Couple Adopts 25 Boys With Special Needs

At 6:30 a.m., as Ann and Jim Silcock get their boys ready to go off to school, it truly takes a village for it to happen.

For the Silcocks, family means 25 boys, all adopted, all with special needs. Ranging in age from 3 to 25, each of their sons has his own charm, and his own challenges, including physical and developmental disabilities.

Jim Silcock is more than a father to his boys. He is also a vibrant example of meeting life's obstacles. Jim himself is quadriplegic, and so is one of his sons, 18-year-old Anthony.

"Sometimes I'll think I won't be able to do that and my dad will say 'Flip it around and say yes you can do that,' and I'll make it happen," Anthony said. "It's a big relief."

For Ann Silcock, the foundation for the family began surprisingly, with a trip to the movies.

Inspired by Dickens

"When I was younger, I saw the movie Oliver, in the '60s, and I was just really drawn to that movie," Ann Silcock said. "And I walked out of the theater telling my mom, 'Yeah, you know, I want to adopt orphan boys.' Everybody sort of laughed at me, but I really kept that thought in my head."

Over the last 20 years, she has made her goal happen. When Jim met Ann, she was already caring for eight boys by herself. They married, and he took her dream as his own.

Now, they actively seek those too often deemed "unwanted" for adoption. They look for boys with special needs, older boys from a range of ethnicities, who are often the forgotten faces.

"We really want to be matched with kids that don't have other opportunities," Ann Silcock said.

The parents learn about the children's past, and then begin preparing to build their futures together. "Everything you've learned about that new individual or new child has all been on paper, and you have no experiences to share other than what he tells you about, and no past," Jim Silcock said. "So you know you have to start with pretty much from the time he joins our family. From that point forward is when his new past starts."

Creating New Memories

From the outset, the new family wants the times they share to be memorable.

"We try to create memories," Ann Silcock said. "We have the keepsake boxes, and we always save the first outfit they came to us in — it's like their baby clothes. They may be 17 years old, but the — 'Oh, remember when you came, you were wearing this. And isn't that a funky color or isn't that funny that it's smaller than you are now?"

Each important item from their childhood is lovingly stored.

"And so we're slowly, with the keepsake boxes, and the stories, we're creating memory and we're creating a history for them," Ann Silcock said.

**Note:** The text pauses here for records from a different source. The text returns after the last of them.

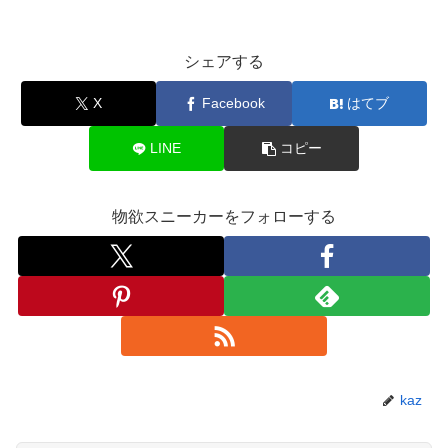
シェアする
X
Facebook
はてブ
LINE
コピー
物欲スニーカーをフォローする
kaz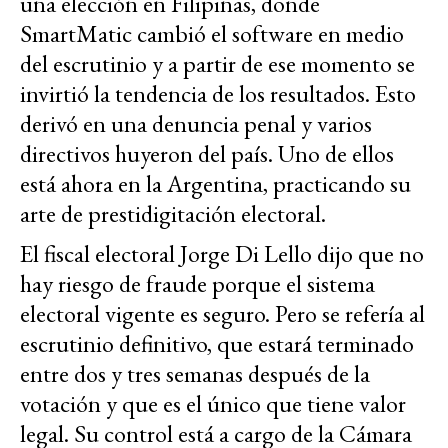
una elección en Filipinas, donde
SmartMatic cambió el software en medio
del escrutinio y a partir de ese momento se
invirtió la tendencia de los resultados. Esto
derivó en una denuncia penal y varios
directivos huyeron del país. Uno de ellos
está ahora en la Argentina, practicando su
arte de prestidigitación electoral.
El fiscal electoral Jorge Di Lello dijo que no
hay riesgo de fraude porque el sistema
electoral vigente es seguro. Pero se refería al
escrutinio definitivo, que estará terminado
entre dos y tres semanas después de la
votación y que es el único que tiene valor
legal. Su control está a cargo de la Cámara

Keeping the family in motion is a Herculean task. A typical breakfast means cooking 30 eggs, pouring six boxes of cereal, and going through more than three gallons of milk. Daily laundry loads often tally up to 32 and gas for the fleet of five minivans comes to a whopping $2,000 a month.

A Philosophy of Inclusion

The family meets the cost through a combination of its home business, which is helping disabled adults live independently, with government funding they receive for some of their sons. But what truly unites the family is the philosophy of inclusion. "We really believe in having our kids fully included in their schools and in their communities," Ann Silcock said. "We really try to shy away from activities that involve all people with disabilities, and even though our kids all do have disabilities, either cognitive, physical or behavioral, we try to get them around their typical peers. We feel that that's really beneficial, that our children learn best when they're around children modeling the behaviors and the social skills that we would like to see our children have."

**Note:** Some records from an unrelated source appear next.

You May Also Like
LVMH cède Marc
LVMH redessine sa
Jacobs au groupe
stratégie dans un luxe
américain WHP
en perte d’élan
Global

Some people ask if they're worried about whether the children will get teased.

"We really call that sort of dignity of risk, and, you know, we want to make sure that our children have opportunities," Ann Silcock said. "Sometimes that does involve risk, but all people take risks, and we don't want to overprotect our children. We want them out there."

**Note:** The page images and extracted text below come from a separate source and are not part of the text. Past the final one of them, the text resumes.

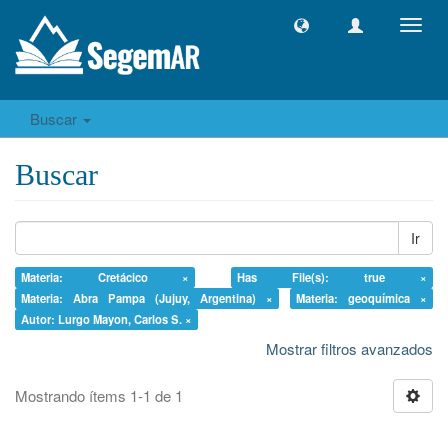
Camb
naveg
Buscar
Buscar
Ir
Materia: Cretácico ×
Has File(s): true ×
Materia: Abra Pampa (Jujuy, Argentina) ×
Materia: geoquímica ×
Autor: Lurgo Mayon, Carlos S. ×
Mostrar filtros avanzados
Mostrando ítems 1-1 de 1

Some of the children they took in couldn't walk, talk or feed themselves when they joined the family.

"Now they're in karate and they're a green belt, and I don't think that would have happened if we hadn't put him out there, had some expectations, let him fall down, let him have some failures, but, you know, kept encouraging him to try again," Ann Silcock said.

They measure success through the grace of each challenge. One day, Jonathan, 18, helped with dinner, to his parents' delight.

"Yeah, I made it and look at all these," Jonathan said, showing off his handiwork. "Dad, can we serve this bread with the hamburgers?"

‘We’re a Family’

Ann still gets goosebumps as she watches the children change.

"It's as exciting today as it was for me when I started 20 years ago," she said.

It is exciting for their children, too, who understand that their parents are a little out of the ordinary. "I think my dad and my mom raised a lot of heart for us to get us out of other states or any of that," said Alim, 10. "I think they used their hearts to do all of that."

Anthony agreed.

"I love being in this family because I know I have other brothers to talk to, a mom and a dad to talk to about problems," Anthony said. "Basically I have a mom and dad, and stuff that I never had before. Right now, we are a family."